▸ Set problem: Recast the lines below as a numbered list, starting at the first line and ending at the line that contains "name author: Beurl.". Leave out any blank lines.

▸ Material for this exercise:
▬▬▬▬▬▬

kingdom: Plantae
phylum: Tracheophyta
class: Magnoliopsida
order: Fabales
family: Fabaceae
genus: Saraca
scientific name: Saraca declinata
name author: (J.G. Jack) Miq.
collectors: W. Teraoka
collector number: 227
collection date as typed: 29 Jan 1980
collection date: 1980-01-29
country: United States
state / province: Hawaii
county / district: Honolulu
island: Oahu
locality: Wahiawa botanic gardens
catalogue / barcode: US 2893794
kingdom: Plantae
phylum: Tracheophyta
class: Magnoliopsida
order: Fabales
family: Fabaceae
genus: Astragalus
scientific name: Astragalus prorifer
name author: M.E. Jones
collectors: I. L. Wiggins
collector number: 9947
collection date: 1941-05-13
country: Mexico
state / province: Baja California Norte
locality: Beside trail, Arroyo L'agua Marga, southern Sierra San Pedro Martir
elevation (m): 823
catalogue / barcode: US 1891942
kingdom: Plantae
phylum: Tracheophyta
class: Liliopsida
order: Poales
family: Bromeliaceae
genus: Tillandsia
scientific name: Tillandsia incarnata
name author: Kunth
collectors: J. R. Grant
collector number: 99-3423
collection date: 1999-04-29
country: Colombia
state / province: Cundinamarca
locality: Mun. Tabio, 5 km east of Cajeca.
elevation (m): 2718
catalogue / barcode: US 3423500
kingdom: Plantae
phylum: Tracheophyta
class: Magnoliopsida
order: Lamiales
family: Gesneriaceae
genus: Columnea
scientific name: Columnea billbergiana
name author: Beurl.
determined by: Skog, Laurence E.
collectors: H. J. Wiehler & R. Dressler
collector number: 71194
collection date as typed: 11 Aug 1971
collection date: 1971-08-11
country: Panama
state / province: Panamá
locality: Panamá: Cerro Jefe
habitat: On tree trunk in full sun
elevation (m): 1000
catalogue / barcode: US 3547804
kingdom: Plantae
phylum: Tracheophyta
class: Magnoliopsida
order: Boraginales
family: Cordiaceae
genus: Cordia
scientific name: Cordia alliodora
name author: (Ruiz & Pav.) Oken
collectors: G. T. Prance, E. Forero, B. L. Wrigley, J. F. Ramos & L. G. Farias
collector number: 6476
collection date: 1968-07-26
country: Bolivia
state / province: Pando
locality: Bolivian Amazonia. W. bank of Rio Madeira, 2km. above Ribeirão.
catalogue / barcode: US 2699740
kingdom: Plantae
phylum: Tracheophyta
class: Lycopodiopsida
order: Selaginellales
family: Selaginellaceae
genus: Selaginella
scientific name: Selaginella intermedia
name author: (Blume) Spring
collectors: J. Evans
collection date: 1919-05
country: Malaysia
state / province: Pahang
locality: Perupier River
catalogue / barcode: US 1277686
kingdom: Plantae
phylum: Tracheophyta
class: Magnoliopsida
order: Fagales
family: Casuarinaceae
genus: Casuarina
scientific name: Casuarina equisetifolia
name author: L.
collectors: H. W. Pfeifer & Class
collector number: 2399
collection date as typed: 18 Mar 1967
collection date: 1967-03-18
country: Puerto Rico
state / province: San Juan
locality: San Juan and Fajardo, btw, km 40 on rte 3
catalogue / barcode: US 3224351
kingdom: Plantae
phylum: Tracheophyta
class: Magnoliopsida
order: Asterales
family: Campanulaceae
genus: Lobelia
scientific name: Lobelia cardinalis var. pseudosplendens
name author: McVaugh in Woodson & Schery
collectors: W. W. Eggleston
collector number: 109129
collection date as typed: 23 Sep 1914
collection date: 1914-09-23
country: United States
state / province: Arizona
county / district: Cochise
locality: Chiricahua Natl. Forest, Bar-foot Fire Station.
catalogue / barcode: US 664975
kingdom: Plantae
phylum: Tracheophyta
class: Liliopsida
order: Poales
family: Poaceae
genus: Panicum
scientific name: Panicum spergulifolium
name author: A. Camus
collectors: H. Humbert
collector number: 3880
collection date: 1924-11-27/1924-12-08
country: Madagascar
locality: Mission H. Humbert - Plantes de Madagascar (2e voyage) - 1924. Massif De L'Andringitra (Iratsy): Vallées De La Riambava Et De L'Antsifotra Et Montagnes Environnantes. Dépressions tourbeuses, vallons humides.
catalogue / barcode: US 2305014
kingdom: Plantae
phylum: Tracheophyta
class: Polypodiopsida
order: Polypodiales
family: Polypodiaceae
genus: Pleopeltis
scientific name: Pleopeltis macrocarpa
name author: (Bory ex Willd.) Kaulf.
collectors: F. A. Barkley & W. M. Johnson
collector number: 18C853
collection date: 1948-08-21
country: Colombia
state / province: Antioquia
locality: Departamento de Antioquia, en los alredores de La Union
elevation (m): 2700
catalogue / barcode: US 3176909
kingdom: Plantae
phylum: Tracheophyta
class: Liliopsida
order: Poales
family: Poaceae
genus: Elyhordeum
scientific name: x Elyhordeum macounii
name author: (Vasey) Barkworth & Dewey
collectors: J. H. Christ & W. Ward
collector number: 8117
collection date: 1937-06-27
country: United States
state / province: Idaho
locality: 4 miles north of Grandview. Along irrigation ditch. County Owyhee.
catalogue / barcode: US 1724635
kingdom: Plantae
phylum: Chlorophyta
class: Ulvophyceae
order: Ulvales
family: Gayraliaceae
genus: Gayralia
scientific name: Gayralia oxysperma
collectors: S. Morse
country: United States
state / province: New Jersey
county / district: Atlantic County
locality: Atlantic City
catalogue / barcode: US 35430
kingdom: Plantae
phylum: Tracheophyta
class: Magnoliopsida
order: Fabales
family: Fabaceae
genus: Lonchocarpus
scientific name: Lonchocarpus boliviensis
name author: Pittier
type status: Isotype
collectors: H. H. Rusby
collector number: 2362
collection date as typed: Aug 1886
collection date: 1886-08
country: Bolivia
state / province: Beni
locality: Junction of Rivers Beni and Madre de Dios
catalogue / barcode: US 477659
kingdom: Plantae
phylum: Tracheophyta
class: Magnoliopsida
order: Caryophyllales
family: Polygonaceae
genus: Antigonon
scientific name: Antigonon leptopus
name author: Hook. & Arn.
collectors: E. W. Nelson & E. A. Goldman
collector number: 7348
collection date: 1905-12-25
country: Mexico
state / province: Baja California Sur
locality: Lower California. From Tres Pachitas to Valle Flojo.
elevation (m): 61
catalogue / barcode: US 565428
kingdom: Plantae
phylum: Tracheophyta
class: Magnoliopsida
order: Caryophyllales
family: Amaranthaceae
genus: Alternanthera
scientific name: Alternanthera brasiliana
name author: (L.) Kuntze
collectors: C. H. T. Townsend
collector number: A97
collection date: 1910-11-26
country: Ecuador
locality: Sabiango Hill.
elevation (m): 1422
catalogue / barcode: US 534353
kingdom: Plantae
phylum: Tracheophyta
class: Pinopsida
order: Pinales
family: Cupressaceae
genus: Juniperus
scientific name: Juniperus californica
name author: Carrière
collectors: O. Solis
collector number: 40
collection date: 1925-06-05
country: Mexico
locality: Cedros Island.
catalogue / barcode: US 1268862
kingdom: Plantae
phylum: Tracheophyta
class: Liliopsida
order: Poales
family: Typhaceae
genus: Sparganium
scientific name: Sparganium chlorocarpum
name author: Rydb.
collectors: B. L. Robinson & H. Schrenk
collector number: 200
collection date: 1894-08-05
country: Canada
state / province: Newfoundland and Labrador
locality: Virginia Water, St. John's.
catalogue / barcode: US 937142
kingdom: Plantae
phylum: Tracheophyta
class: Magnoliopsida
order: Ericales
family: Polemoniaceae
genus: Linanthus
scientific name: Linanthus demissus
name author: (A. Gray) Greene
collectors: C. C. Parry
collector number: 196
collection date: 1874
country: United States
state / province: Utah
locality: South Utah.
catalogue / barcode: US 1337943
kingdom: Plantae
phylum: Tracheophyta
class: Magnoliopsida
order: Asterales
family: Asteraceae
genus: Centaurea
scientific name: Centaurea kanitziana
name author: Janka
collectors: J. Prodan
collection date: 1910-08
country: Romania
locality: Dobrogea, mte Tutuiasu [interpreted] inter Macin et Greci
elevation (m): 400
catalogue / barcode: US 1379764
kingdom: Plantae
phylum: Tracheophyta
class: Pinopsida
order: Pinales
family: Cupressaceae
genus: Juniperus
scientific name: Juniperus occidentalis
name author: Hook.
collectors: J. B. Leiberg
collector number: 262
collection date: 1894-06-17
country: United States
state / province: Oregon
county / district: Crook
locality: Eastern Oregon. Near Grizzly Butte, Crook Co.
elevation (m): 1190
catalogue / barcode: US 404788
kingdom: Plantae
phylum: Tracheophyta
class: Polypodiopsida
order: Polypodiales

▬▬▬▬▬▬

▸ Solution below:
1. kingdom: Plantae
2. phylum: Tracheophyta
3. class: Magnoliopsida
4. order: Fabales
5. family: Fabaceae
6. genus: Saraca
7. scientific name: Saraca declinata
8. name author: (J.G. Jack) Miq.
9. collectors: W. Teraoka
10. collector number: 227
11. collection date as typed: 29 Jan 1980
12. collection date: 1980-01-29
13. country: United States
14. state / province: Hawaii
15. county / district: Honolulu
16. island: Oahu
17. locality: Wahiawa botanic gardens
18. catalogue / barcode: US 2893794
19. kingdom: Plantae
20. phylum: Tracheophyta
21. class: Magnoliopsida
22. order: Fabales
23. family: Fabaceae
24. genus: Astragalus
25. scientific name: Astragalus prorifer
26. name author: M.E. Jones
27. collectors: I. L. Wiggins
28. collector number: 9947
29. collection date: 1941-05-13
30. country: Mexico
31. state / province: Baja California Norte
32. locality: Beside trail, Arroyo L'agua Marga, southern Sierra San Pedro Martir
33. elevation (m): 823
34. catalogue / barcode: US 1891942
35. kingdom: Plantae
36. phylum: Tracheophyta
37. class: Liliopsida
38. order: Poales
39. family: Bromeliaceae
40. genus: Tillandsia
41. scientific name: Tillandsia incarnata
42. name author: Kunth
43. collectors: J. R. Grant
44. collector number: 99-3423
45. collection date: 1999-04-29
46. country: Colombia
47. state / province: Cundinamarca
48. locality: Mun. Tabio, 5 km east of Cajeca.
49. elevation (m): 2718
50. catalogue / barcode: US 3423500
51. kingdom: Plantae
52. phylum: Tracheophyta
53. class: Magnoliopsida
54. order: Lamiales
55. family: Gesneriaceae
56. genus: Columnea
57. scientific name: Columnea billbergiana
58. name author: Beurl.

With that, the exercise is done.